▸ **What to work on**: Give back the lines below verbatim, omitting all pictures.

▸ **Data segment**:
################
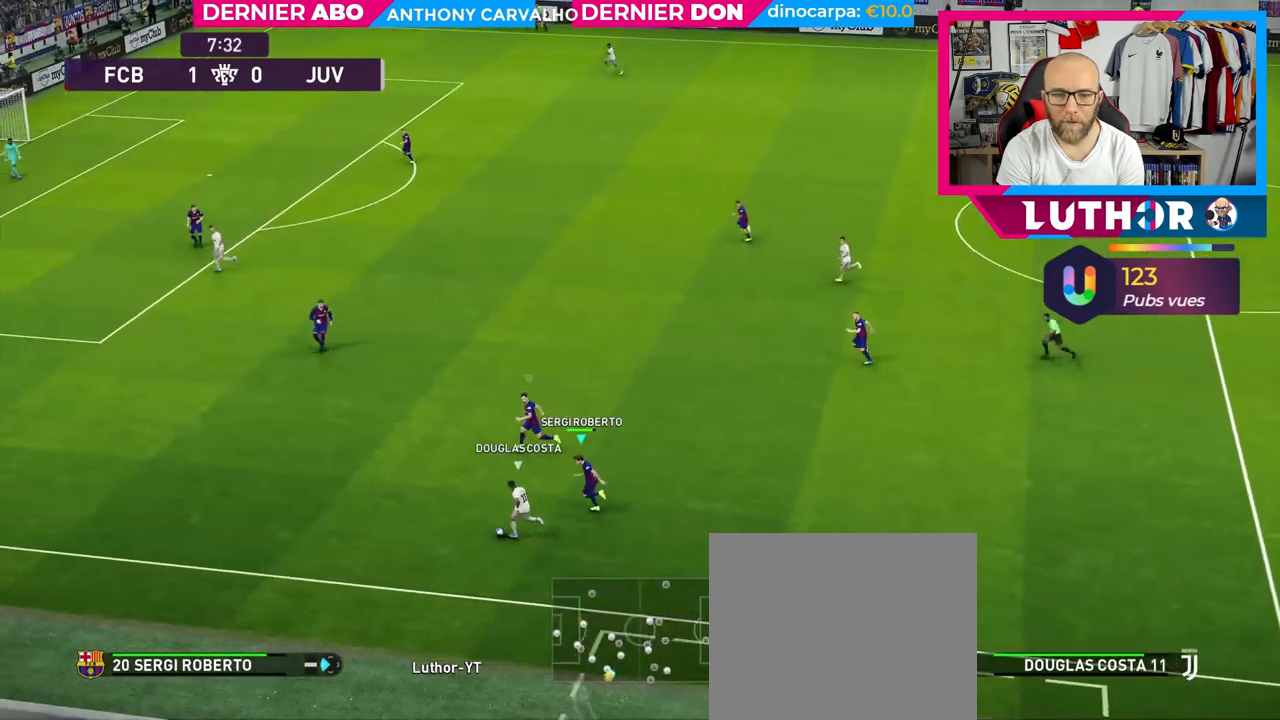
{"buttons": ["R2"], "left_stick": "left", "right_stick": "center", "events": []}
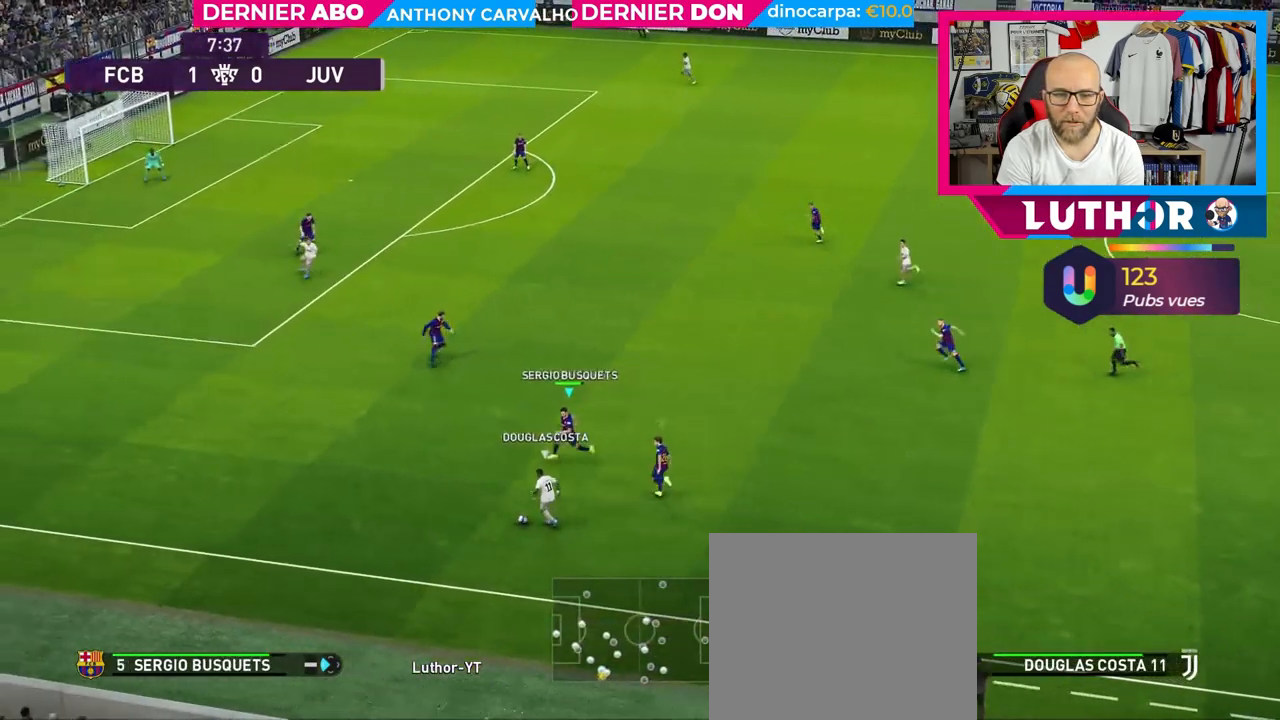
{"buttons": ["R2"], "left_stick": "left", "right_stick": "center", "events": []}
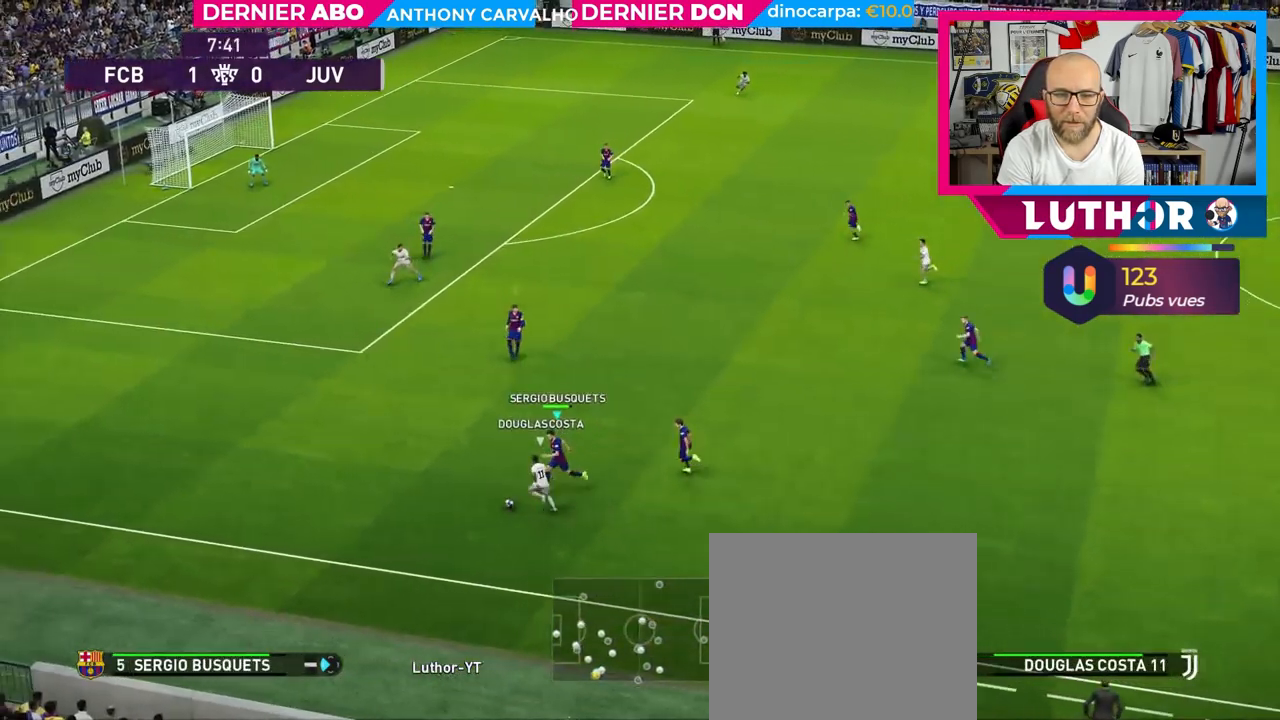
{"buttons": ["R2"], "left_stick": "left", "right_stick": "center", "events": []}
################
▸ **Response box**:
{"buttons": ["R2"], "left_stick": "left", "right_stick": "center", "events": []}
{"buttons": ["R2"], "left_stick": "left", "right_stick": "center", "events": []}
{"buttons": ["R2"], "left_stick": "left", "right_stick": "center", "events": []}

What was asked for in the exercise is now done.